The Magic of Strategy

Why every sufficiently advanced strategy is indistinguishable from magic

The 2006 film, The Prestige, begins with a two minute monologue by Sir Michael Caine. He describes the structure of a magic trick:

“Every magic trick consists of three parts, or acts.

First part is called ‘The Pledge.’ The magician shows you something ordinary. A deck of cards, a bird, or a man.

He shows you this object, perhaps he asks you to inspect it. To see that it is indeed real, and ordinary, normal. But of course, it probably isn’t.

The second act is called ‘The Turn.’ The magician takes the ordinary something, and makes it do something extraordinary.

Now you’re looking for the secret, but you won’t find it. Because of course, you’re not really looking, you don’t really want to know. You want to be fooled.

But you wouldn’t clap yet. Because making something disappear isn’t enough. You have to bring it back.

That’s why every magic trick has a third act. The hardest part.

The part we call ‘The Prestige.’”

When strategy’s superior, and succeeds, it is a little like magic, isn’t it?

It’s built in to the way we describe it. Lawrence Freedman’s called strategy the “art of creating power,” which seems about as magic as it gets. Or, to paraphrase Arthur C. Clarke, every sufficiently advanced strategy is indistinguishable from magic.  

Why?

Strategy’s like magic in several ways. 

  • Ordinary becomes extraordinary. The world was on a path and some invisible force intervened to push it down another. 

  • It seems miraculous when you see it happen. 

  • Underneath it all, it’s really real. 

  • It’s done in public view, but without the audience’s full comprehension.

It’s worth noting that the screenwriter holding the pen on the monologue above—Jonathan Nolan—has said he “made all that stuff up,” that there’s “no magic history” in the real world that suggests a three-act magic trick structure. Nolan made The Pledge, Turn, and Prestige up. Just like every strategy’s made up by someone. 

Of course, strategy and magic differ in a couple ways. 

  • Both are team sports, but magic’s is usually a smaller side. 

  • Magic’s impact is limited to the trick’s audience itself, succeeds/fails in the moment, and likely carries few echoes far beyond. Strategy, success or failure, has a greater impact on the wider world. The stakes are higher.

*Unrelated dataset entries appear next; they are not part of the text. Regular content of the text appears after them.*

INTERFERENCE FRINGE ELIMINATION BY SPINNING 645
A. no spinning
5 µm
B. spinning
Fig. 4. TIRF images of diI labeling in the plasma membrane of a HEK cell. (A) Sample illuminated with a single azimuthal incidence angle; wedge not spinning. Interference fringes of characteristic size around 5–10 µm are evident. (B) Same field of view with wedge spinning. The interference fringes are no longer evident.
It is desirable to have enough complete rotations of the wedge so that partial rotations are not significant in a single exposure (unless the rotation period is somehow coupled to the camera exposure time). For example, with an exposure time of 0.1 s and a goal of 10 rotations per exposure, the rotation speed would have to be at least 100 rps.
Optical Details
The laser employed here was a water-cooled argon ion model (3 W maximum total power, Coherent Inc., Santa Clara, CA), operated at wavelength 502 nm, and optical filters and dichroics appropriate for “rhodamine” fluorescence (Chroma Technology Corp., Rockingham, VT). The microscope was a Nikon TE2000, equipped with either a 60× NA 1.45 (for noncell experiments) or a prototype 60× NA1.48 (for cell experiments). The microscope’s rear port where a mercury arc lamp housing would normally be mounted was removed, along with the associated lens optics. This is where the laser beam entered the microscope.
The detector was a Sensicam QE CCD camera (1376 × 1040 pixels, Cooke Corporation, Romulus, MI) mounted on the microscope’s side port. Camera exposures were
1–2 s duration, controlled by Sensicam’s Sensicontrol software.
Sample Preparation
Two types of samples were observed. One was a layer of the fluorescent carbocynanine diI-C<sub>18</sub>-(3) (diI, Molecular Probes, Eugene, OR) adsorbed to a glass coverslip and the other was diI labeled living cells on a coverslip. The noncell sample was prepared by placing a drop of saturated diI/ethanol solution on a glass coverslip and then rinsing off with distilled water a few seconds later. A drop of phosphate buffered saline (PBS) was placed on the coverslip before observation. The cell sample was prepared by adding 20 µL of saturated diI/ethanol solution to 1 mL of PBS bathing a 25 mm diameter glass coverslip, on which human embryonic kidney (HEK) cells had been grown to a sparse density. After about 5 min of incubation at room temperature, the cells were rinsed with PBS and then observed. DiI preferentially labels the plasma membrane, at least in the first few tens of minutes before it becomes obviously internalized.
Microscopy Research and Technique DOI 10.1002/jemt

In The Prestige, we’re treated to an obsessive competition between two rival magicians. Each charts a different strategy. One goes the effort route (Christian Bale as Alfred Borden), looking within himself for strength, and chooses self-sacrifice to achieve the impossible. The other looks outside himself (Hugh Jackman as Robert Angier), to learn from others through study to gain insights he never would have found on his own. For him, his success strategy is to gain by learning.

Both routes, sacrifice and study, are viable. They’re both hard, which is yet another characteristic strategy and magic share. 

For some, the word “magic” can be used to indicate something easy, quick, no work involved. As in, “that app works like magic, just press a button and, ‘presto,’ in 20 minutes I have a pizza.” Considering how often we throw around the term “strategy,” a similar easy-sensibility applies. 

The reality couldn’t be more different. Strategy and magic are hard. It takes loads of work and thought and research and sacrifice to make something so difficult into something that looks so easy.

Because to change the world, or truly stupefy someone—that really is the magic of strategy.